Our goal is to predict the gene expression levels of known transcription factors in Saccharomyces cerevisiae. I used regression to evaluate linear mathematical models, based on the yeast transcriptional regulatory network and expression data from the cell cycle. A Fourier approach was taken, expressing the temporal expression profiles of genes as periodic waves. Each model’s explanatory variables are taken from a basis subset of transcription factor genes, whose proteins were found to regulate every downstream transcription factor gene. Thus each model represents the expression of a target gene as a weighted linear combination of waves.

Expression Analysis of Mouse Chromosome 5 and Presynaptic Transmssion Genes

PI: Maja Bucan

There are 350 known genes and over 150 putative genes that lie along a 77 megabase stretch of Mouse Chromosome 5. This region has been important in human disease modeling, as a balancer chromosome for this region is available, which facilitates mutagenesis. My goal was to create an expression map of this region, using microarrays developed in the lab, in conjunction with Novartis and other microarray data sources. Such an expression map will serve as a tool to search for functional correlations with disease genes, to validate putative genes, and to understand expression regulation in a continuous range of DNA.

Undergraduate Research

Dartmouth Senior Thesis: Discovery, Visualization and Analysis of Gene Regulatory Sequence Elements in Genomes

Advisor: Bob Gross

The advent of rapid DNA sequencing has produced an explosion in the amount of available sequence information, permitting us to ask many new questions about DNA. There is a pressing need to design algorithms that can provide answers to questions related to the control of gene expression, and thus to the structure, function, and behavior of organisms. Such algorithms must filter through massive amounts of informational noise to identify meaningful conserved regulatory DNA sequence elements.

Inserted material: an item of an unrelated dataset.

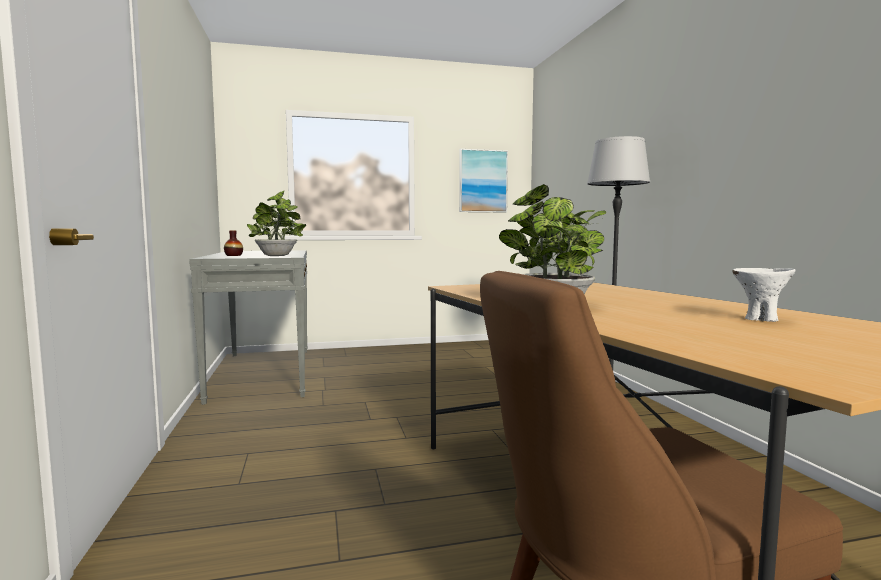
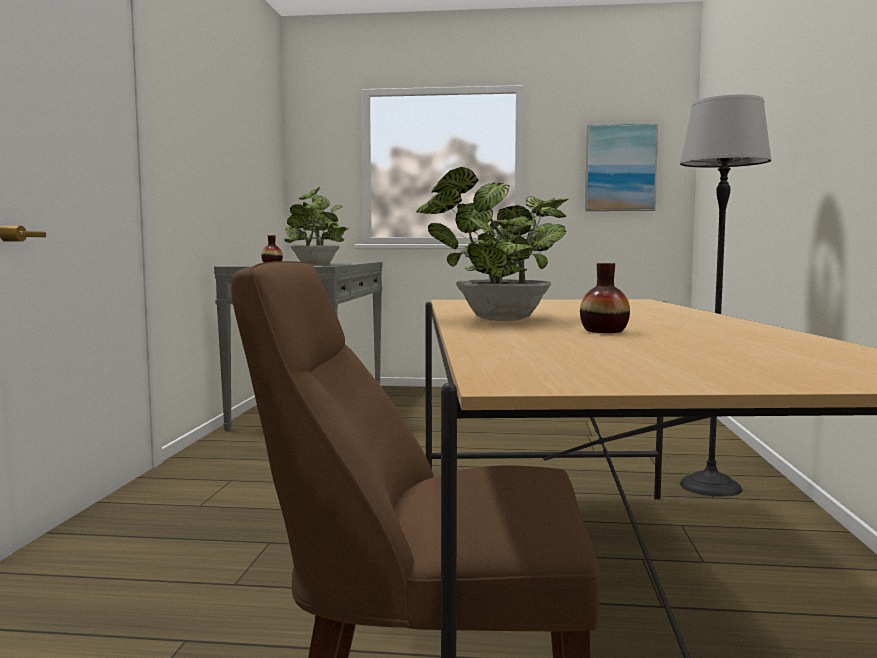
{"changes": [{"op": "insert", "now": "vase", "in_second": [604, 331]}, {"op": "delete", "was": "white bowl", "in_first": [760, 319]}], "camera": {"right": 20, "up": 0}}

We are approaching these questions with the notion that visualization is a key to exploring data relationships. Understanding the exact nature of these relationships can be very difficult by simply interpreting raw data. The ability to look at data in a graphical form allows us to apply our innate capacity to think visually to discern the subtle relationships that might not be recognizable otherwise. This thesis provides computational tools to visually identify and analyze candidate motifs in the DNA of a species.

This includes a parsing utility to store genomic data and an application to search for and visually identify motifs. Using these tools, novel and previously compiled gene sets were identified using the genome of the plant species Arabidopsis thaliana.